At Der Zauber Kasten, Buffy fills the gang in on Dawn's activities. For some reason, possibly tracking purposes, Buffy is wearing a mangy weasel in place of a coat collar. Willow is aghast that Dawn burned her diaries since she's been keeping them "since she was…" "Seven. I remember too, Will," finishes Buffy. Look. I realize that, out of all the WB shows, Buffy probably has the best grasp on continuity and that I shouldn't complain. I mean, it's not like I have to deal with the actual folding of space and time that happens over on the Creek, but is it too much to ask that the writers stay clear about information that was imparted to us mere episodes ago? Like the news that Dawn moved to Sunnydale when she was nine? I could cut the writers some slack and assume that Willow has been told that Dawn has been keeping diaries since she was seven, but the line was written more like she's been watching the process since Dawn was seven. Anyway, Buffy splits the gang up into search parties, taking Spike on her team. Because Spike just stopped by Der Zauber Kasten to have a deep discussion with Giles about the changes in the Labour Party in Britain over the last century, I guess. Oh. Except that would totally never happen. Can someone tell me why he's here again? Contrivance waggles an eyebrow at me, and I tell him that as long as he's here he should run down to the damned store and pick me up some Vivarin before I fall asleep.
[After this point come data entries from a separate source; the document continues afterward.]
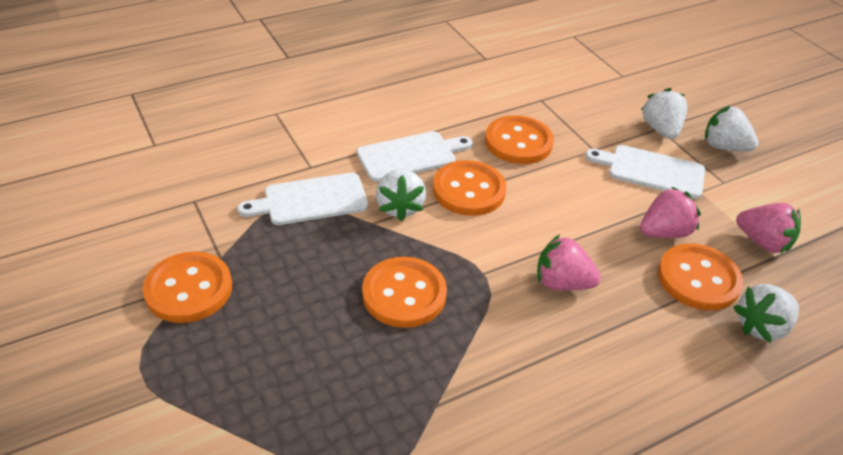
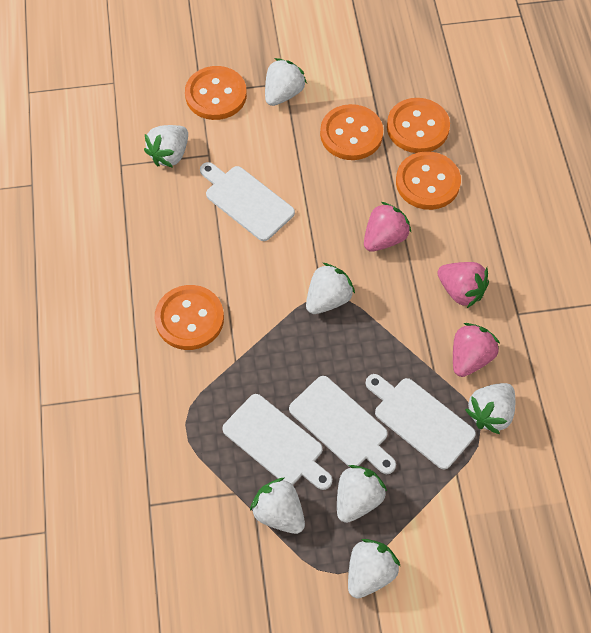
white cutting board: 3 -> 4
white strawberry: 4 -> 7

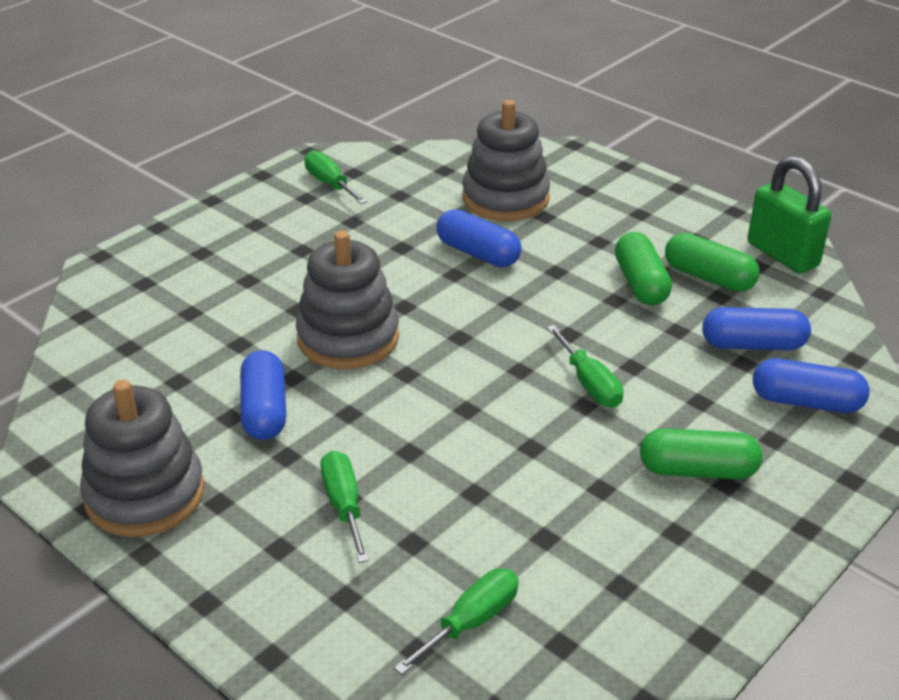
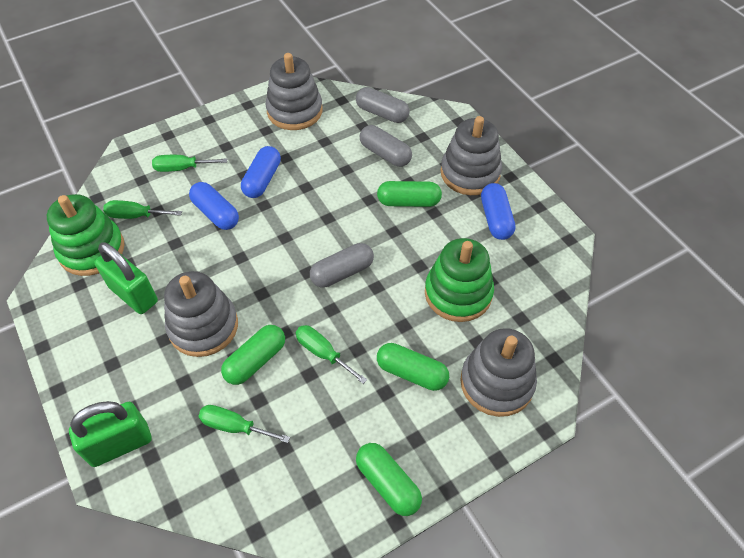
blue capsule: 4 -> 3
green capsule: 3 -> 4
green padlock: 1 -> 2
green stacking toy: 0 -> 2
grey capsule: 0 -> 3
grey stacking toy: 3 -> 4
Over at one of Sunnydale's many deserted playgrounds, Dawn walks by the swings and has a touching, utterly contrived memory of a young Buffy pushing her on the swings. I'm not going to blame the writers for the fact that memory-Buffy looks to be no more than thirteen (and sounds ten) and would, of course, not have been living in Sunnydale at that time. The shooting script claims the memory occurs in the playground Dawn is staring at, in which case Buffy should have been sixteen and Dawn about ten. Instead, I will content myself with being deeply disappointed with monks who crafted an entire existence for Dawn replete with actual physical diaries dating back seven years, but somehow forgot to insert realistic pseudo-images of sisterly affection. It's really true; they just don't make things like they used to.
Next there's a stupid scene in which Xander gets off on the fact that a thousands-of-years-old "super power in a raw form" is "digging the Xand-man." Xander manages to totally ignore the fact that he's deriving sexual satisfaction from the admiration of a fourteen-year-old girl. Giles is as disgusted as I am and stalks off. However, he doesn't point out, even though he really, really should, that when you look back on the crushes you had in your early teens, you're usually terribly, terribly embarrassed and that, like Dawn, Xander's haircut is about a thousand years out of place, having last been seen on a chap known as Dorkus Maximus.